▶ What you have to do
Can you output every line of the items below as a JSON list of strings, one string per line, with blank lines left out?

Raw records
· · · · · · ·

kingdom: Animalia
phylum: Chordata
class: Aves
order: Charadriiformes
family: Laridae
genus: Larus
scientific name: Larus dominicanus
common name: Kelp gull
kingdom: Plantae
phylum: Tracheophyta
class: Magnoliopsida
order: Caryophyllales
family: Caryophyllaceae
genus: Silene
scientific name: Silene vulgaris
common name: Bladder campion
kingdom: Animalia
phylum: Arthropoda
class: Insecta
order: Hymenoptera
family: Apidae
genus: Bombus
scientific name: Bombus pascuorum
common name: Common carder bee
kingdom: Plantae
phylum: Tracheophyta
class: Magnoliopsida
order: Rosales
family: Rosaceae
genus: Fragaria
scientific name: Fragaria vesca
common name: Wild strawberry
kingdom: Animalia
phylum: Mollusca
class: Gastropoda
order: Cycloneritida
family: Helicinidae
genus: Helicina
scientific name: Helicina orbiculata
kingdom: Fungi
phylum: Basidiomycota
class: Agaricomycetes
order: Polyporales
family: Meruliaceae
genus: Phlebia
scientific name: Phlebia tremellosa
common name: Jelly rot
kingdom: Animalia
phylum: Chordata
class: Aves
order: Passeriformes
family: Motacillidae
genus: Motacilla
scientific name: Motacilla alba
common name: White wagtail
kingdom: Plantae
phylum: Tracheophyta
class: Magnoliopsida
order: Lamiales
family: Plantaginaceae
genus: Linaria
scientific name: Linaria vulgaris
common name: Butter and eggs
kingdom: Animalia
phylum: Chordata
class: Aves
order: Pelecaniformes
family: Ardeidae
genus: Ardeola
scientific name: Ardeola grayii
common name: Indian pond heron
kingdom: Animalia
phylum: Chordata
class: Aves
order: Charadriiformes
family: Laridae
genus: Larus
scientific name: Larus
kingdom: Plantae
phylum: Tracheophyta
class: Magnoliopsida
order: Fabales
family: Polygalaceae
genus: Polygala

· · · · · · ·

▶ Solution for this exercise
[
  "kingdom: Animalia",
  "phylum: Chordata",
  "class: Aves",
  "order: Charadriiformes",
  "family: Laridae",
  "genus: Larus",
  "scientific name: Larus dominicanus",
  "common name: Kelp gull",
  "kingdom: Plantae",
  "phylum: Tracheophyta",
  "class: Magnoliopsida",
  "order: Caryophyllales",
  "family: Caryophyllaceae",
  "genus: Silene",
  "scientific name: Silene vulgaris",
  "common name: Bladder campion",
  "kingdom: Animalia",
  "phylum: Arthropoda",
  "class: Insecta",
  "order: Hymenoptera",
  "family: Apidae",
  "genus: Bombus",
  "scientific name: Bombus pascuorum",
  "common name: Common carder bee",
  "kingdom: Plantae",
  "phylum: Tracheophyta",
  "class: Magnoliopsida",
  "order: Rosales",
  "family: Rosaceae",
  "genus: Fragaria",
  "scientific name: Fragaria vesca",
  "common name: Wild strawberry",
  "kingdom: Animalia",
  "phylum: Mollusca",
  "class: Gastropoda",
  "order: Cycloneritida",
  "family: Helicinidae",
  "genus: Helicina",
  "scientific name: Helicina orbiculata",
  "kingdom: Fungi",
  "phylum: Basidiomycota",
  "class: Agaricomycetes",
  "order: Polyporales",
  "family: Meruliaceae",
  "genus: Phlebia",
  "scientific name: Phlebia tremellosa",
  "common name: Jelly rot",
  "kingdom: Animalia",
  "phylum: Chordata",
  "class: Aves",
  "order: Passeriformes",
  "family: Motacillidae",
  "genus: Motacilla",
  "scientific name: Motacilla alba",
  "common name: White wagtail",
  "kingdom: Plantae",
  "phylum: Tracheophyta",
  "class: Magnoliopsida",
  "order: Lamiales",
  "family: Plantaginaceae",
  "genus: Linaria",
  "scientific name: Linaria vulgaris",
  "common name: Butter and eggs",
  "kingdom: Animalia",
  "phylum: Chordata",
  "class: Aves",
  "order: Pelecaniformes",
  "family: Ardeidae",
  "genus: Ardeola",
  "scientific name: Ardeola grayii",
  "common name: Indian pond heron",
  "kingdom: Animalia",
  "phylum: Chordata",
  "class: Aves",
  "order: Charadriiformes",
  "family: Laridae",
  "genus: Larus",
  "scientific name: Larus",
  "kingdom: Plantae",
  "phylum: Tracheophyta",
  "class: Magnoliopsida",
  "order: Fabales",
  "family: Polygalaceae",
  "genus: Polygala"
]